Wie kam es zum Feature mit Sharon Van Etten bei „You’ve got my number“?
Sharon ist einfach eine Künstlerin, die ich sehr bewundere. Sie ist jemand, dem die Kunst wichtiger ist als Ruhm. Ich finde, dass alles, was diese Frau macht, sehr intelligent ist. Sie ist eine intelligente Künstlerin. Sie will keine dieser widerwärtigen Celebrities sein. Wie sie will ich einfach nur ein anerkannter Künstler sein. Man kann das bei Menschen riechen. Manche Leute streben nach Berühmtheit, wollen einfach nur der oder die Größte sein. Und andere Leute versuchen einfach, ein nachdenklicher, sorgsam arbeitender Künstler zu sein. Und Sharon ist letzteres. Ich liebe ihre Stimme. Und sie ist auch ein wunderbarer Mensch. Sie und ihre ganze Familie sind so nett zu mir und meiner Frau, wir haben uns in den letzten Jahren angefreundet. Sie ist einfach cool, eine Freundin, und ich wollte, dass sie auf meiner Platte singt, und das hat sie auch gemacht.

Was hat es mit „Violence in the supermarket“ auf sich?
Da geht es um die gleiche Person, über die ich beim letzten Album in „Talkin’ on the internet“ schrieb. Diese Person hat sich 2024 von einem Musikmenschen zum Vollzeitdemonstranten entwickelt.

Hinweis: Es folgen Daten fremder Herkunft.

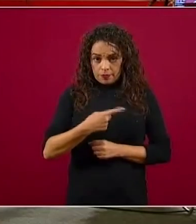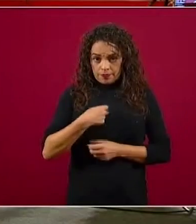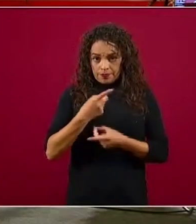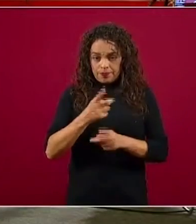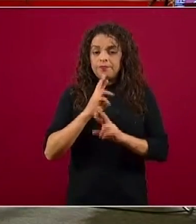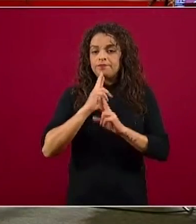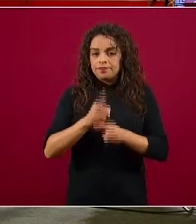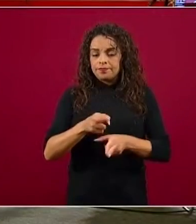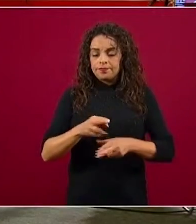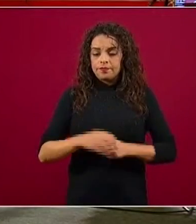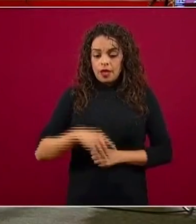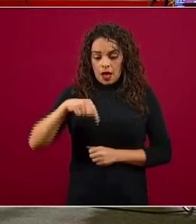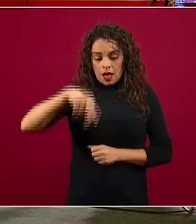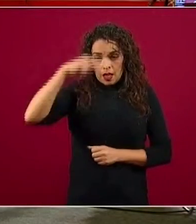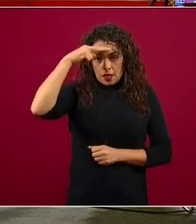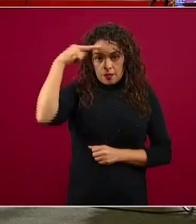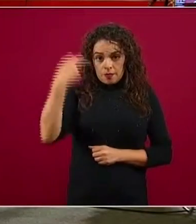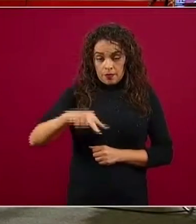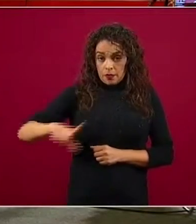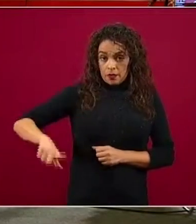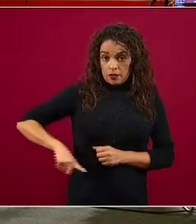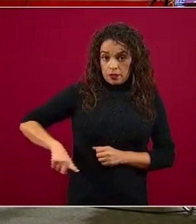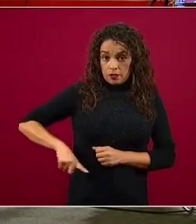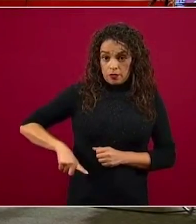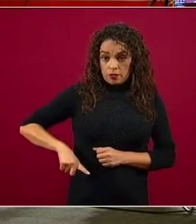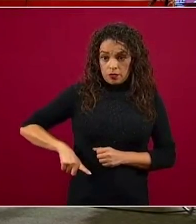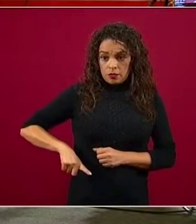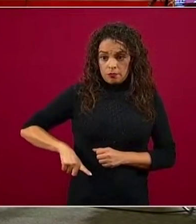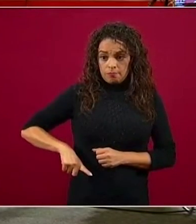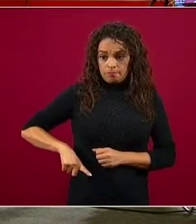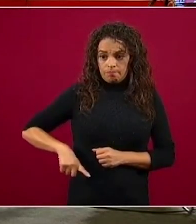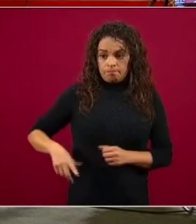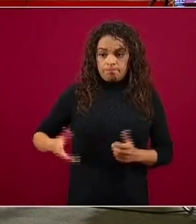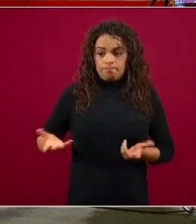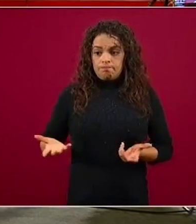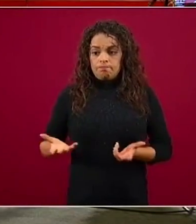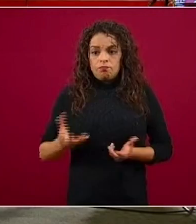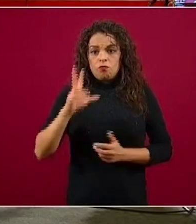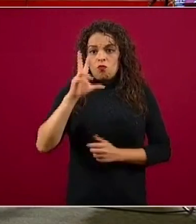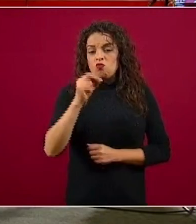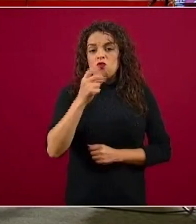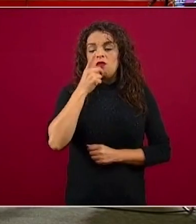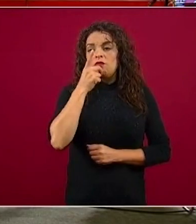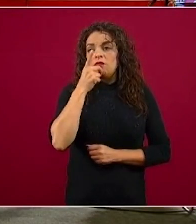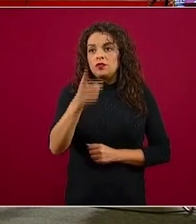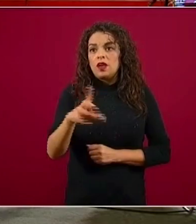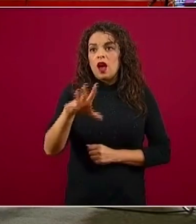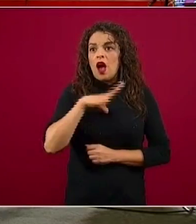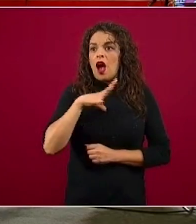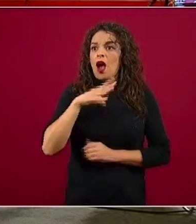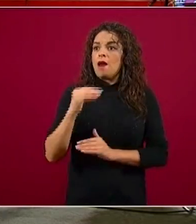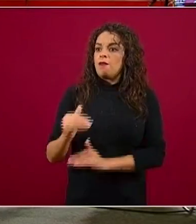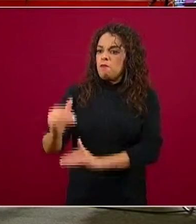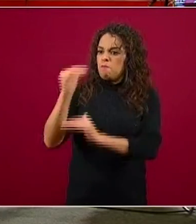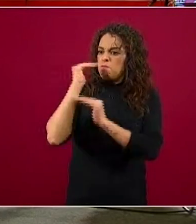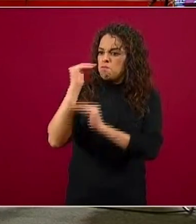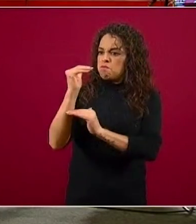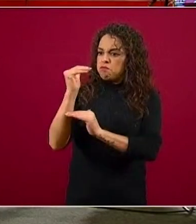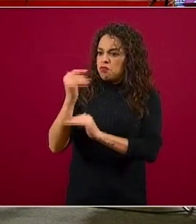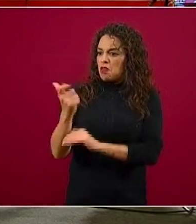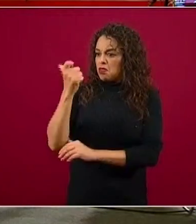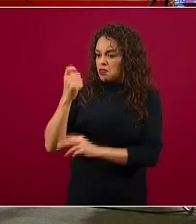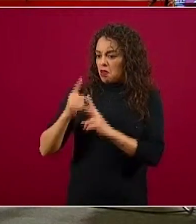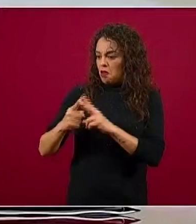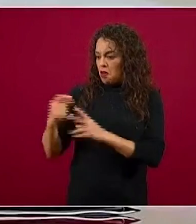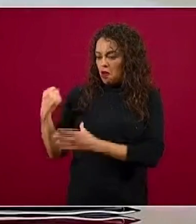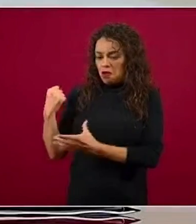En el Gobierno de México no hablamos de limitaciones del presupuesto, es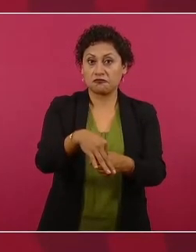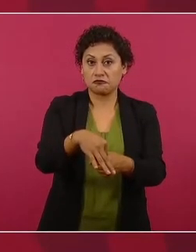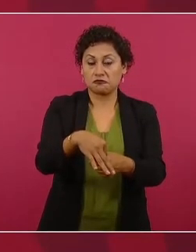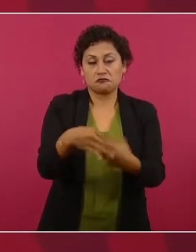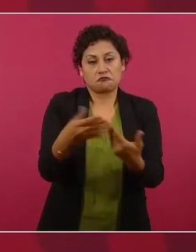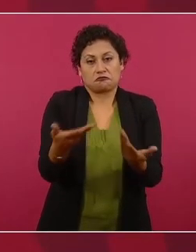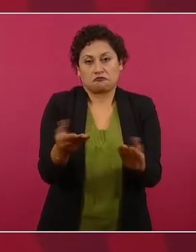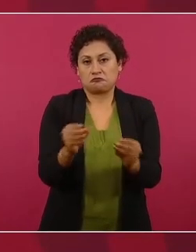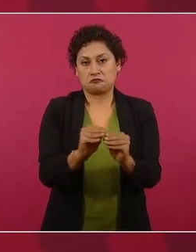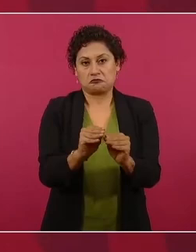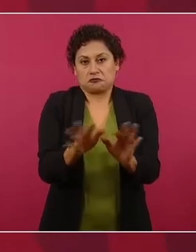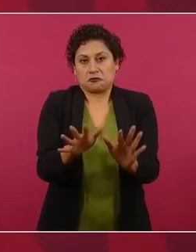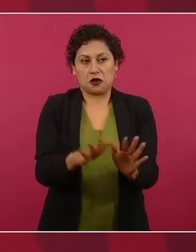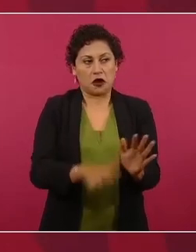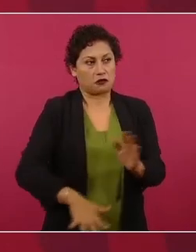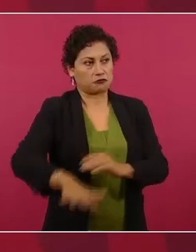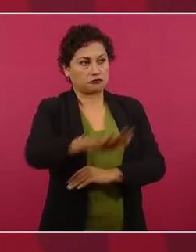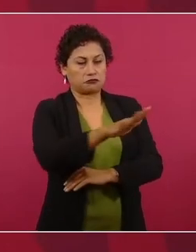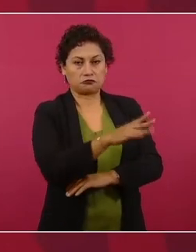democracia, el pueblo decida,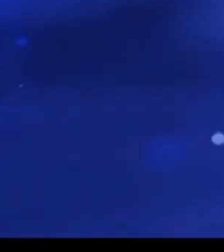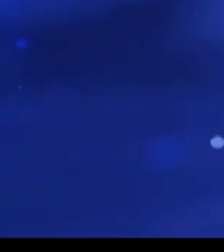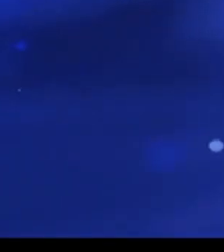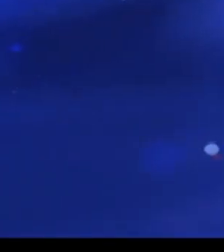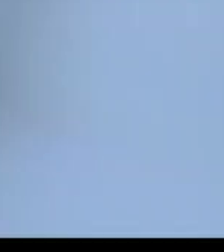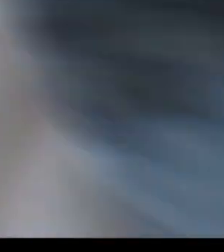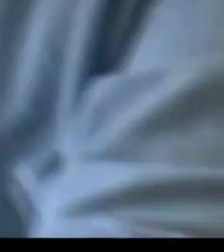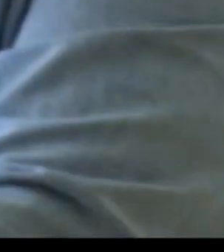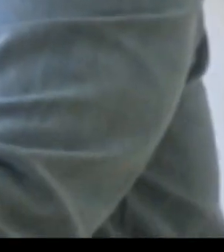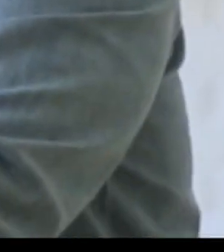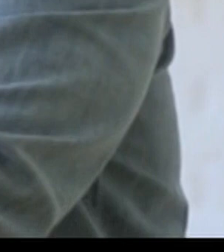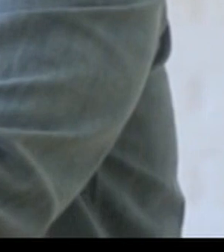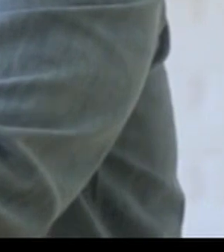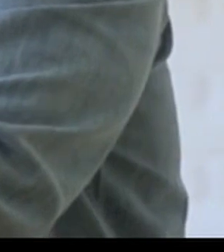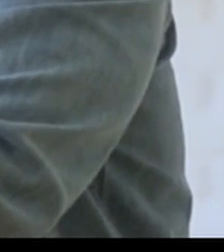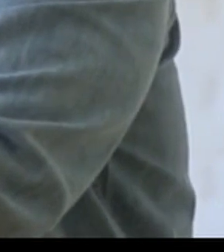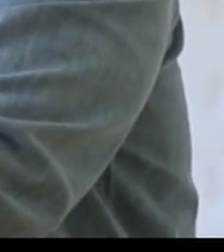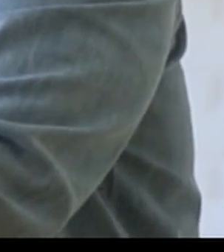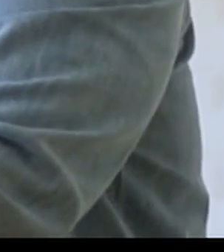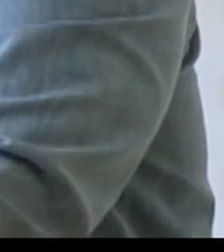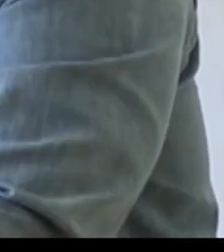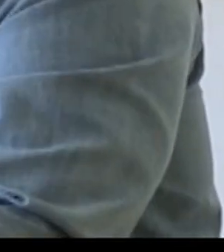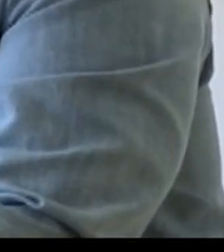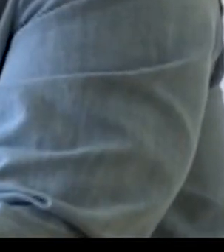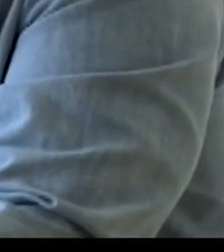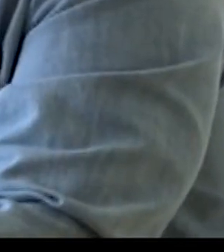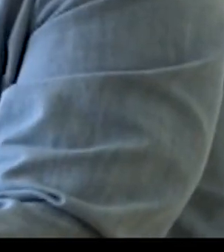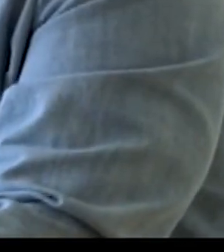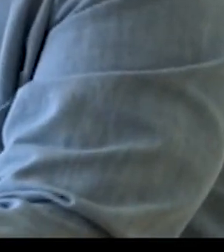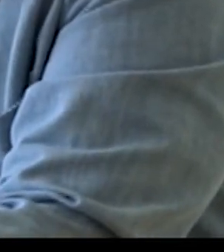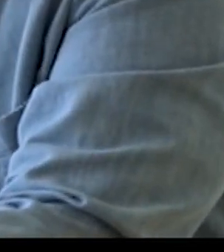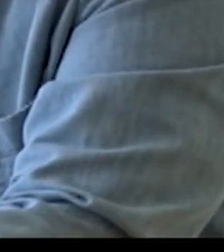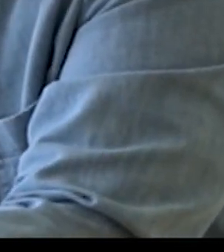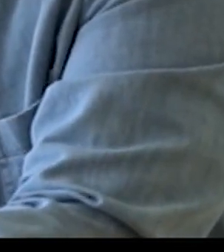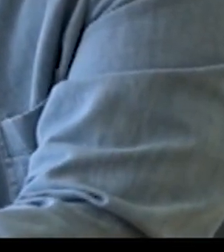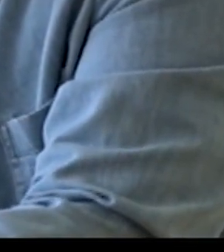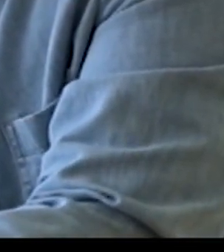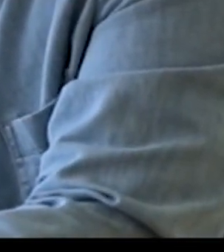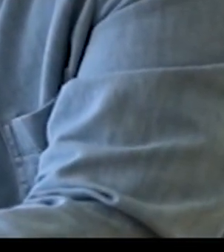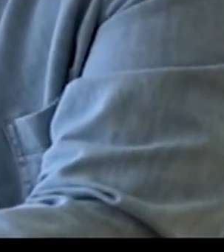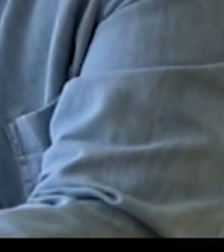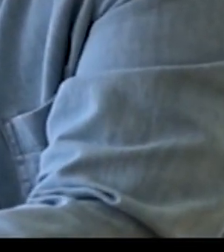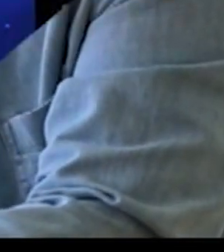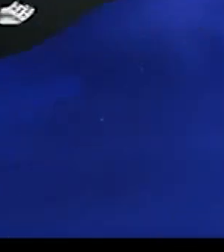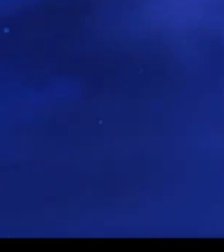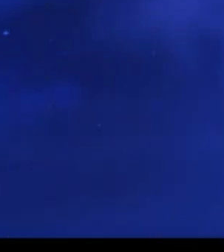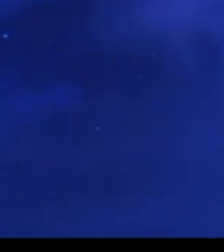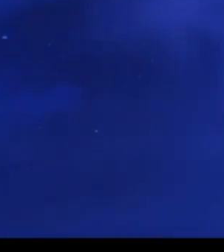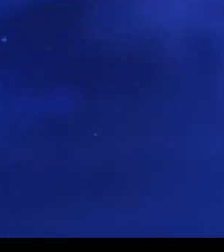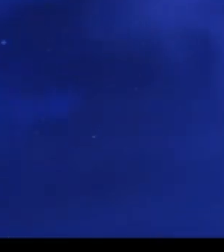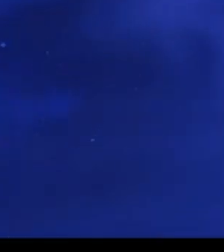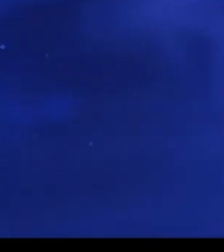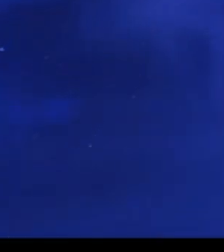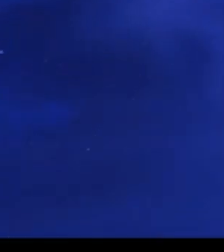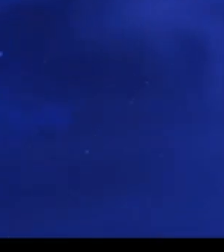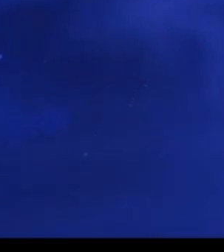la app BCR móvil completando el formulario electrónico por su conveniencia y seguridad utilice la pulsera o el sticker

Sie hat eindeutig psychische Probleme, ich urteile da nicht, ich habe das einfach nur beobachtet. Ein halbes Jahr vorher war sie politisch noch total uninformiert, aber dann erkannte sie, dass sie die Leute mit dieser politischen Agenda plötzlich ernst nehmen. Es geht in dem Song nicht darum, wie ich zu einem bestimmten politischen Thema stehe, dazu habe ich sowieso oft genug klare Ansagen gemacht, sondern ich amüsiere mich einfach nur über diese Person, die sich ein Stück einer kulturellen Identität angeeignet hat und nun so tut, als gehöre es zu ihr. Klar, jeder will Teil von etwas sein, und ich war zögerlich in meinem Urteil über jemanden mit offensichtlichen psychischen Problemen, der anderen in den Kampf folgt. Mich stört daran aber extrem, dass es die Linke schlecht aussehen lässt. Ich bin so links, dass es sicher einige Leute schockieren würde, wenn sie meine Einstellungen im Detail kennen würden. Und deshalb hasse ich bestimmte Leute, weil sie mich mit ihrem Tun als Linken in einem schlechten Licht dastehen lassen, und mache mich über sie lustig.

Wann kommt ihr mit dem neuen Album nach Deutschland?
Im November und Dezember sind wir mit den HIVES auf Tour, und wir kommen auch nach Deutschland.